My father called later in the day to get directions to the office and the night was set.  Now, I should tell you I was clueless (shocking I know) about my father's condition.  I knew he was sick, I knew he was in pain, but I had no idea how sick he was, not until later.  I was 24, and I was stupid.

My father had his inflatable seat donut with him when he arrived.  We got into my car (I miss my Alero) and made the brief drive to PNC Park.  I would like to say the sun was shining and it was a very warm early April night, but I would also like to say I live Hawaii and drink straight out of coconuts, but alas, neither are true.  It was miserable that night.  It was a constant mist/drizzle from even before we left my office.  When we got to the stadium it was cold, wet and windy.  I was uncomfortable, so I can't imagine how a man riddled with cancer felt.

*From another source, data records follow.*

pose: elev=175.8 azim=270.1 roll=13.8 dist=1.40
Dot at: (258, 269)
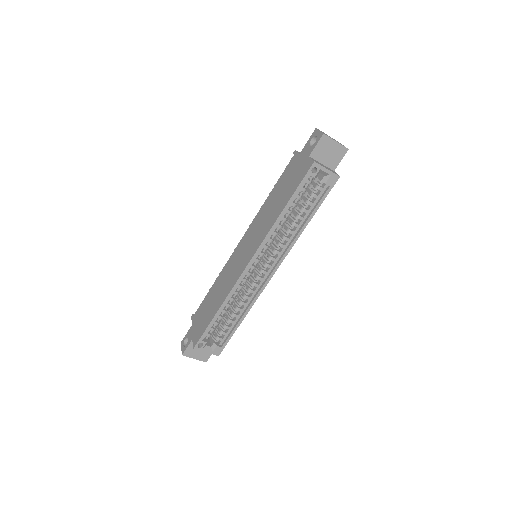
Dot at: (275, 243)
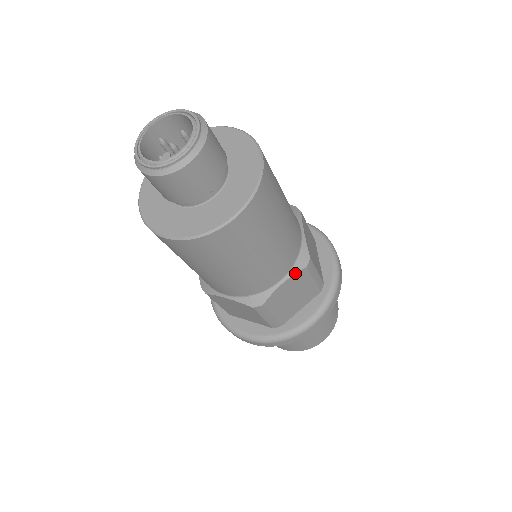
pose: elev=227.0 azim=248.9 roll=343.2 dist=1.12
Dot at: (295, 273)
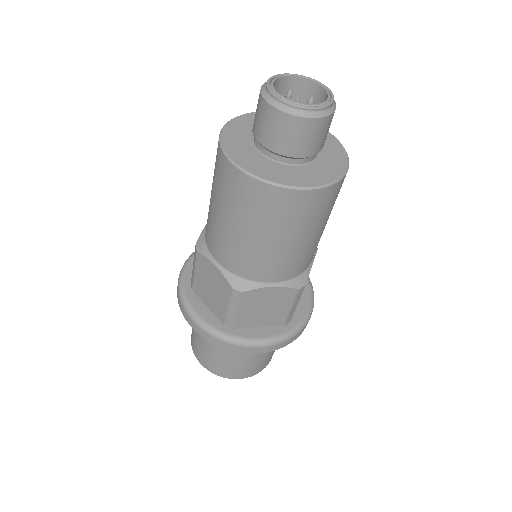
Dot at: (287, 286)
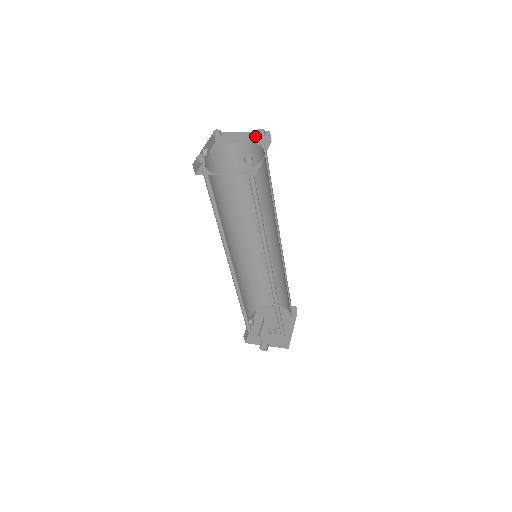
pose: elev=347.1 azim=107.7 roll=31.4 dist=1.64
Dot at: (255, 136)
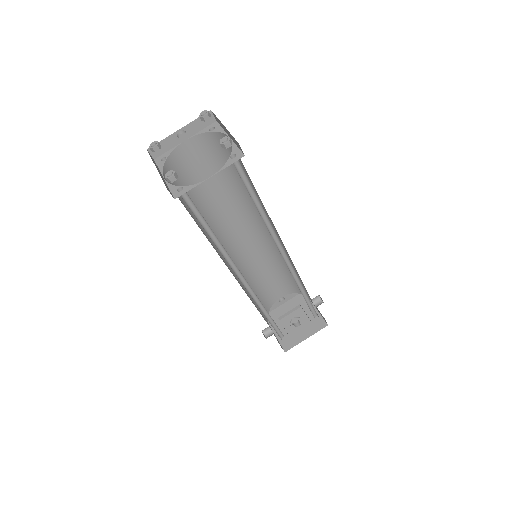
Dot at: (234, 139)
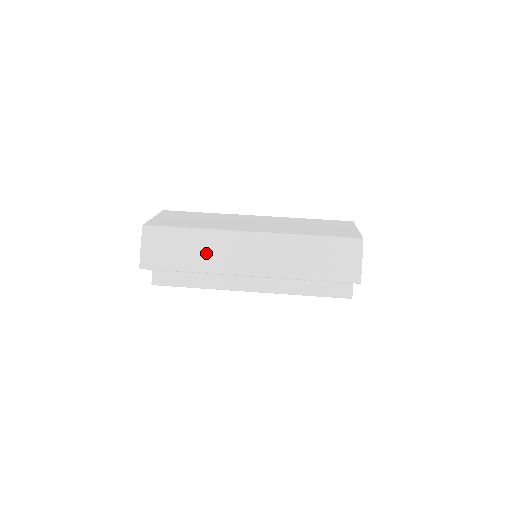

We got our bobbleheads and made our way down to the posh seats, which of course were covered with water.  The usher did his best to dry them off, but anybody that has gone to game when it is raining knows, you are not getting that seat dry.  So we sat down and let the water soak thru our pants and straight into our bones (or so it felt).

I bought several of the watered-down PNC Park hot chocolates that night, certainly not for the taste, but for the warmth on our hands.  The rain started to come down a little harder as the game went on.  In just the third inning I asked my father if he wanted to go, I noticed he was shifting in his seat quite a bit.  He said no.  The next inning I asked him the same thing, he said no because Todd Ritchie (again pitching for the Brewers, not our beloved Buccos) had a no hitter.  He did say that when the Pirates broke it up, we could go.  Now my memory is pretty good, but I'm not sure when the Pirates finally got a hit, it seemed like forever (I don't know that I've ever wanted a Pirate hit more in my life).  Finally, somebody probably past his prime got a hit off Ritchie.  I looked at my father and he said we could go.

We started up the steps to the concourse level, it took him a while to get to the top (I didn't really think about the steps when I bought the tickets).  We made our way out of the stadium, I know I remember this correctly, and it immediately started to pour.  It was so cold and it was so wet and he was so sick, he couldn't really move faster than a normal walk.  We walked the 10 or so minutes to get to my car and by the time we got there, we were both completely drenched, cold and tired.  He did not say much on the ride back to my office, maybe he was tired, or in pain, or taking in the fact that he knew he had just seen his last ballgame with his son, but we did not have some movie-type conversation about life and how to navigate it.  I dropped him back off at his car and we went our separate ways.

He died about three weeks later.  He was 54.

Looking back, I wonder how much pain he was in while sitting in that cold, wet and windy night.  Like I've said before, I can't control what other people say or think, only what I say and think.  Well in this instance, I want to think that my father wanted one last baseball game with his son.  No matter how much pain he was in, he was not about to let an opportunity to give me a great memory go by.  It was a pretty good gift he gave me that night (not the greatest gift, only a few people know that, and I will keep that one for myself).

He was buried with the Sanquillen bobblehead, along with a baseball signed by the kids (now adults) he coached.  I still have my bobblehead and someday, when he's old enough to appreciate it, I'll give it to my son.

Speaking of my son, one of our favorite things to do, is to go to PNC Park and watch our beloved Buccos.  My son will never meet my father, but he can sit in the same seats.